# Windows 10 und HPET



## DanHot (3. November 2015)

Die meisten Beiträge die man zu HPET findet sind relative alt und beziehen sich eher auf Windows 7.
Es gibt da jetzt auch eine Menge an Tools:

DPC Latency Checker
http://i.imgur.com/1Bqdq5j.png

Harmonic (x64) v0.003
http://i.imgur.com/w8meQsz.png

LatencyMon
http://i.imgur.com/gGP1FrZ.png

PCClockTiming v3.1.1.13
http://i.imgur.com/UTm6MKl.png

TimerResolution
http://i.imgur.com/j6yEQMX.png

Unter Windows 7 sollte man es aktivieren, aber wie sieht es unter Windows 10 aus?!
Aktuelle hab ich es im UEFI deaktiviert.
Intel 3770k @4,1Ghz mit nem ASUS P8Z77 Pro 
Spielt das Overclocking eine Rolle?!


----------



## Cross-Flow (3. November 2015)

Die ganzen Timer die es gibt ( HPET RTC und dann noch zwei neuere diesen Namen mir Grade entfallen sind ) ergänzen sich. Microsoft hat mit 10 den Support von einem gestrichen - welchen genau weiß ich Grade nicht aber da hilft Google. 

Würde gern mehr über dieses oft fehlinterpretierte Thema schreiben aber auf Arbeit geht das schlecht 

Lass den HPET auf jeden Fall an - Windows sucht sich für die passende Aufgabe den richtigen heraus. 
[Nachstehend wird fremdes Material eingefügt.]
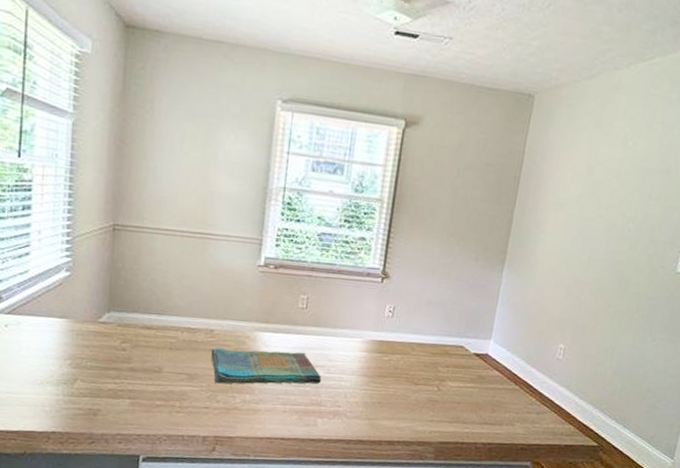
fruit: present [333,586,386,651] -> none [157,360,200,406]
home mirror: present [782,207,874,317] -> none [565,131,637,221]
Grade auf pre core - i CPUs ist HPET wichtig.


----------



## DanHot (3. November 2015)

Auszug aus https://msdn.microsoft.com/en-us/library/windows/hardware/ff542202(v=vs.85).aspx

useplatformclock [ yes | no ]
Forces the use of the platform clock as the system's performance counter.
*Note  This option should only be used for debugging.*

useplatformtick [ yes | no ]
Forces the clock to be backed by a platform source, no synthetic timers are allowed. The option is available starting in Windows 8 and Windows Server 2012.
*Note  This option should only be used for debugging.*

Microsoft sagt also eher auslassen.


----------



## DanHot (3. November 2015)

Warum es mir eigentlich auch geht sind die niedrigen FPS in zwei Spielen z.B.

CSGO
http://i.imgur.com/zMr3tbk.jpg

Tera
http://i.imgur.com/K1BZGTU.jpg

Man sieht das die CPU sich quasi langweilt und die GPU genau so, normal müssten meine FPS viel höher sein!


----------



## bingo88 (4. November 2015)

Wenn sich die Prozentanzeige der CPU-Auslastung über alle Cores/Threads erstreckt, kann das hinkommen. Wenn von 8 Threads nur zwei voll ausgelastet werden, hast du 25 % Auslastung. Das hängt also davon ab, wie viele Threads/Cores die Anwendung nutzt. Daher finde ich diese Prozentangaben immer etwas bescheiden, das sagt halt nicht wirklich was aus.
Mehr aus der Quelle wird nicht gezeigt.